**Task requirements**
In the text on Fc-receptors in the kidney, which receptor has been reported to be expressed in podocytes?
*** Reading text ***
Despite the widely reported findings of IgG accumulation in biopsies of patients with IC kidney diseases, the presence of IC receptors on renal cells has not been firmly established. Binding of IgG by leukocytes is mediated by Fc-receptors (FcγRs) . Named for their ability to bind the Fc-region of IgG, they include FcγRI (activating receptor for monomeric IgG), FcγRII (inhibitory IC receptor), and FcγRIII and FcγRIV (activating IC receptors). Leukocytes internalize IC once bound to FcγR, resulting in IC degradation or cellular activation. FcγR activation plays a role in leukocyte migration, proliferation, cytokine production, hypersensitivity reactions, and peripheral tolerance . There is a paucity of human biopsy studies describing parenchymal expression of FcγRs . There are numerous reports demonstrating expression of receptors for IgG in cultured mesangial cells [91, 97, 101–107]. Constitutive expression of FcγRIII has been reported in rat mesangial cells . Stimulating antibodies to rat FcγRIII activate the same pathways in rat mesangial cells as those activated by preformed IC [102–104]. FcγRIII has also been identified in human mesangial cells, and activation of this receptor induces cytokine production . Other groups have failed to show basal expression of FcγRI or FcγRIII , although expression could be measured after stimulation with IFNγ and endotoxin [104, 105]. Mouse mesangial cells constitutively express FcγRII, but FcγRIII requires stimulation with IFNγ . In podocytes, FcγR does not appear to be expressed, but expression of the neonatal FcR has been reported [109, 110]. All of these receptors could theoretically contribute to the accumulation of IgG in the kidney in SLE. IVIg could potentially alter the balance of inhibitory and activating Fc-receptors in the kidney or could saturate neonatal FcR resulting in more degradation or urinary excretion of pathogenic auto-Abs by the kidney.
*** End of Reading text ***
*** Data provided ***
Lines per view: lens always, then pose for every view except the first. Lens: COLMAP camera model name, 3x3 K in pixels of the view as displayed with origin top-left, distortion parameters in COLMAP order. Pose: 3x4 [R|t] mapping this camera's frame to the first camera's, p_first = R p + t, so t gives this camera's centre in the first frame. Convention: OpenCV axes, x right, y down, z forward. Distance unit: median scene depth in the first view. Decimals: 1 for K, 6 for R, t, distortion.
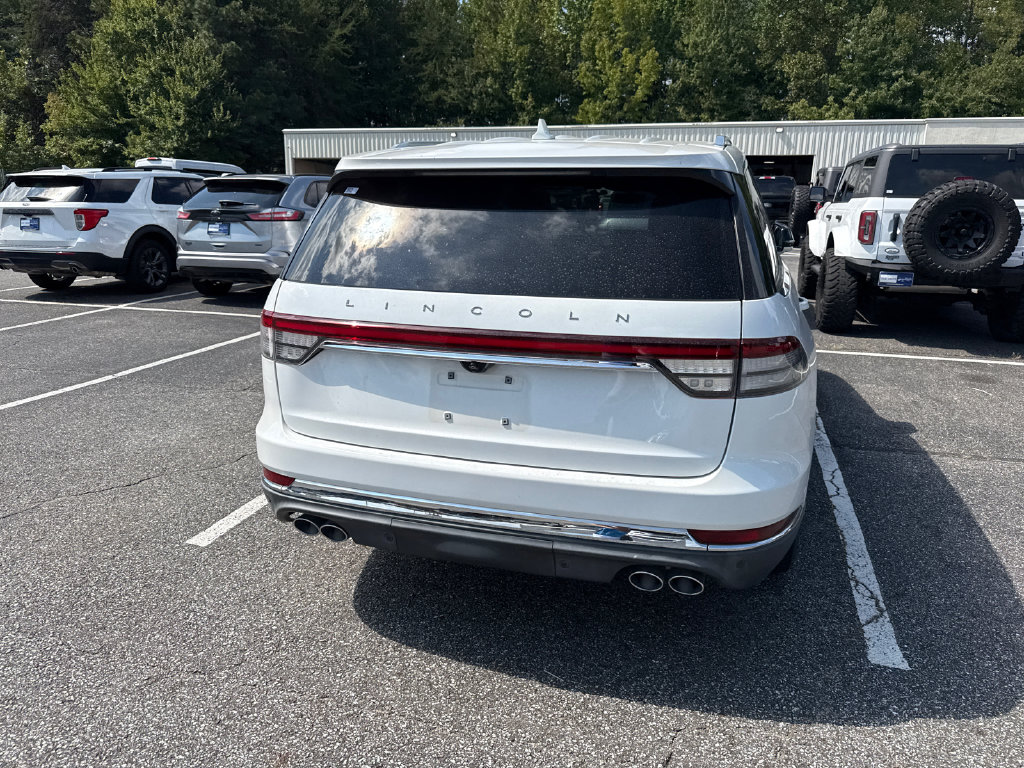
lens RADIAL K [[732.0, 0, 503.8], [0, 732.0, 385.0], [0, 0, 1]] dist [0.009874, -0.016881]
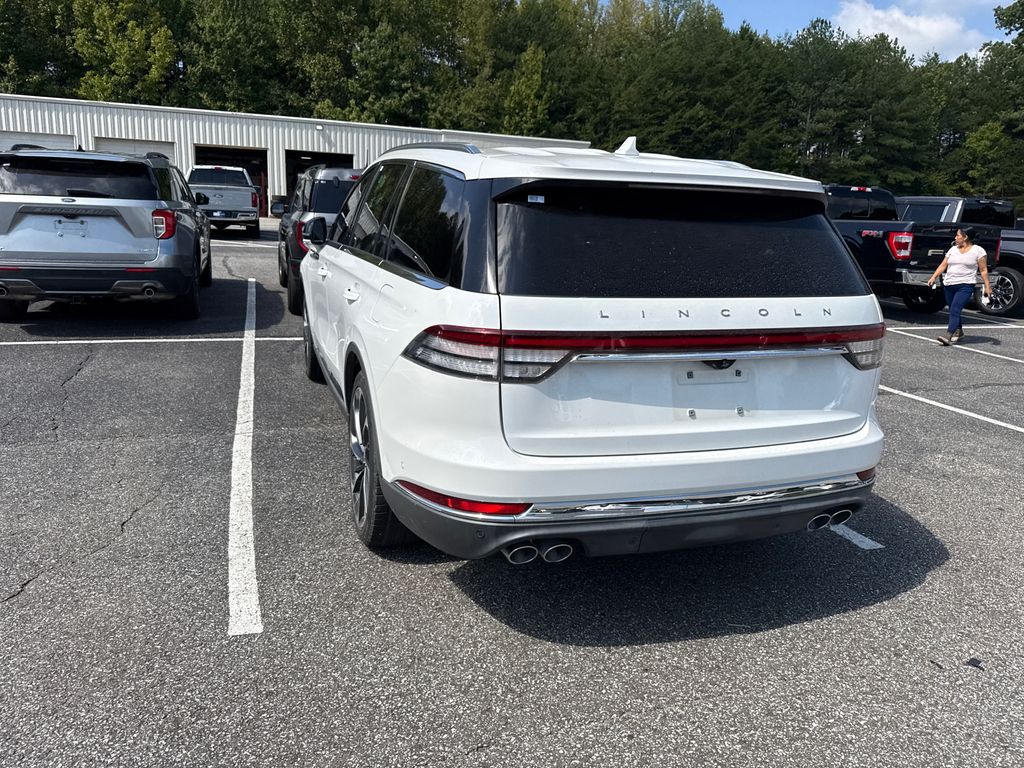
lens RADIAL K [[732.0, 0, 504.8], [0, 732.0, 376.4], [0, 0, 1]] dist [0.009874, -0.016881]
pose [[0.806183, -0.107879, 0.581749, -0.042751], [0.108575, 0.993514, 0.033773, -0.003584], [-0.581619, 0.035936, 0.812667, 0.013138]]
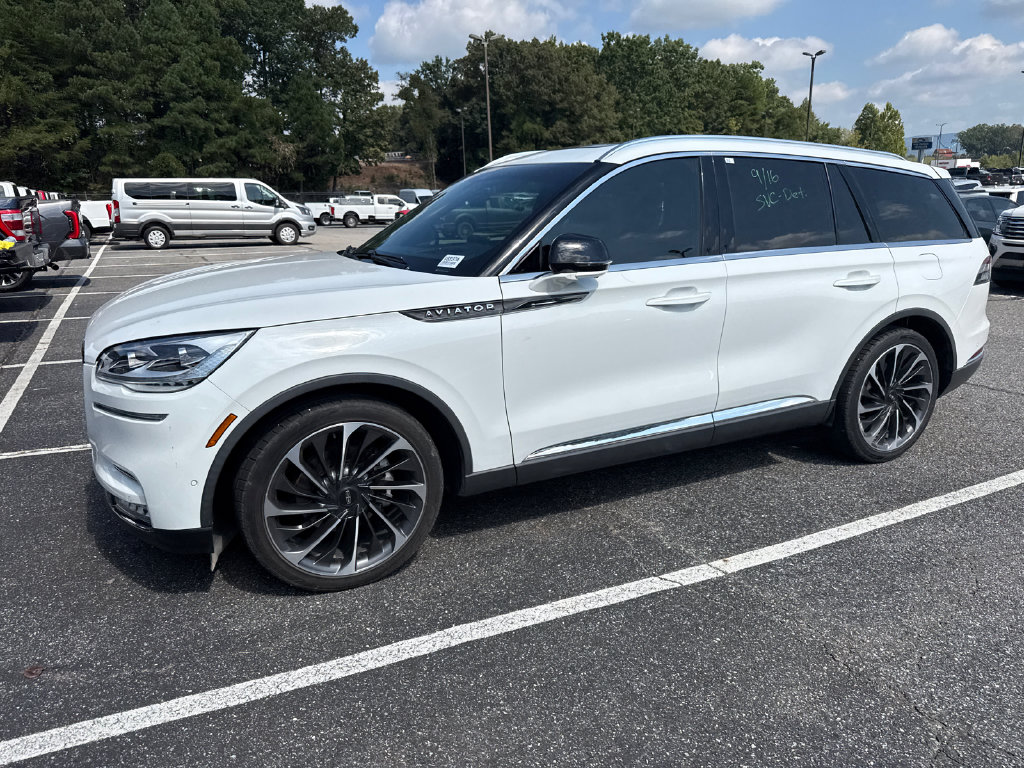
lens RADIAL K [[732.0, 0, 509.5], [0, 732.0, 388.5], [0, 0, 1]] dist [0.009874, -0.016881]
pose [[-0.690739, -0.189486, 0.697836, -0.043786], [0.179794, 0.889743, 0.419561, -0.040943], [-0.700396, 0.415274, -0.580511, 0.158472]]
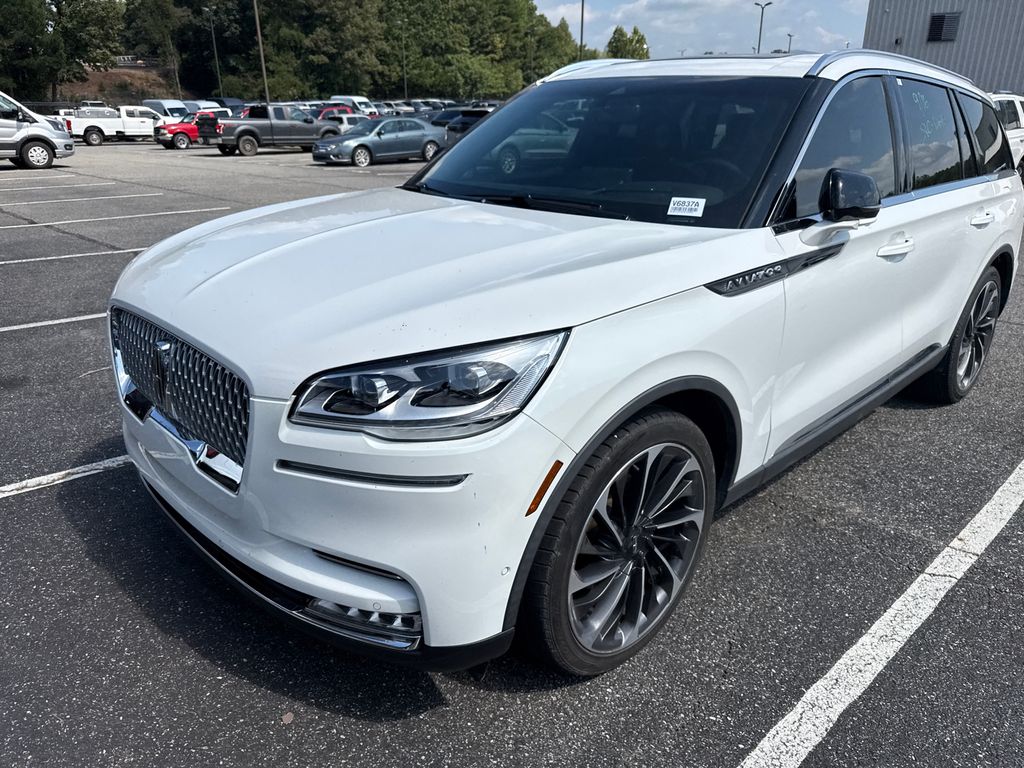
lens RADIAL K [[732.0, 0, 508.6], [0, 732.0, 392.5], [0, 0, 1]] dist [0.009874, -0.016881]
pose [[-0.877896, -0.189564, 0.439732, -0.005831], [0.098612, 0.827053, 0.553407, -0.042677], [-0.468588, 0.529197, -0.707373, 0.166267]]
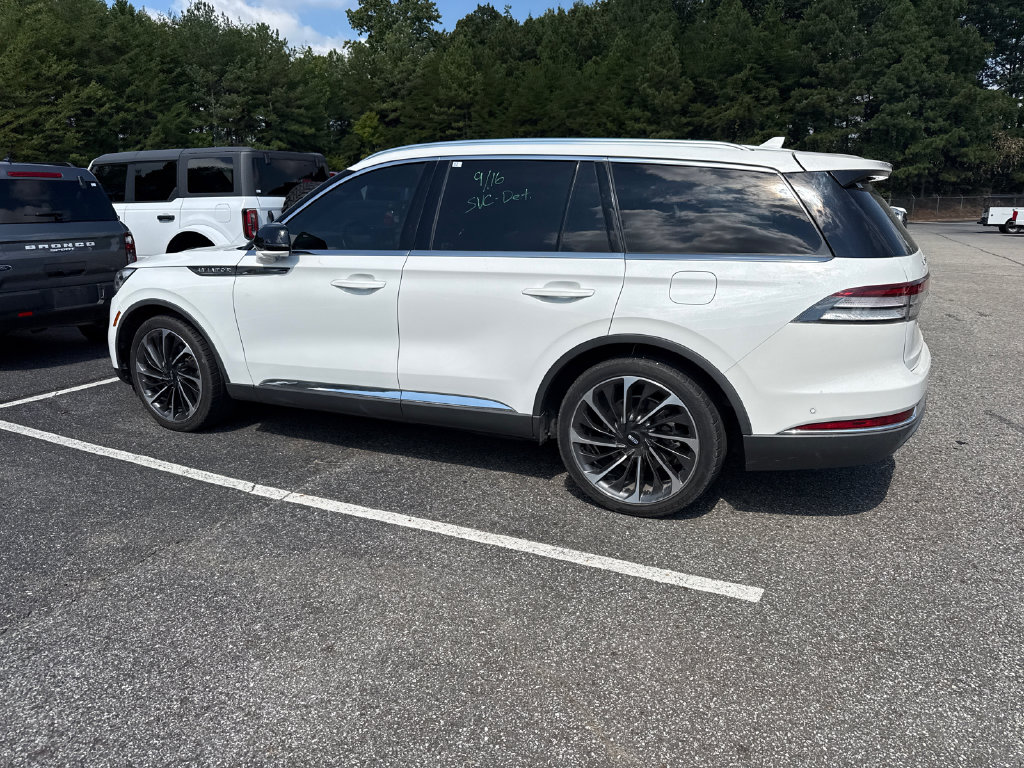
lens RADIAL K [[732.0, 0, 505.9], [0, 732.0, 390.1], [0, 0, 1]] dist [0.009874, -0.016881]
pose [[0.162874, -0.254569, 0.953240, -0.084061], [0.251628, 0.944910, 0.209350, -0.018148], [-0.954021, 0.205765, 0.217958, 0.071787]]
*** End of Data provided ***
**Solution for this exercise**
The neonatal FcR.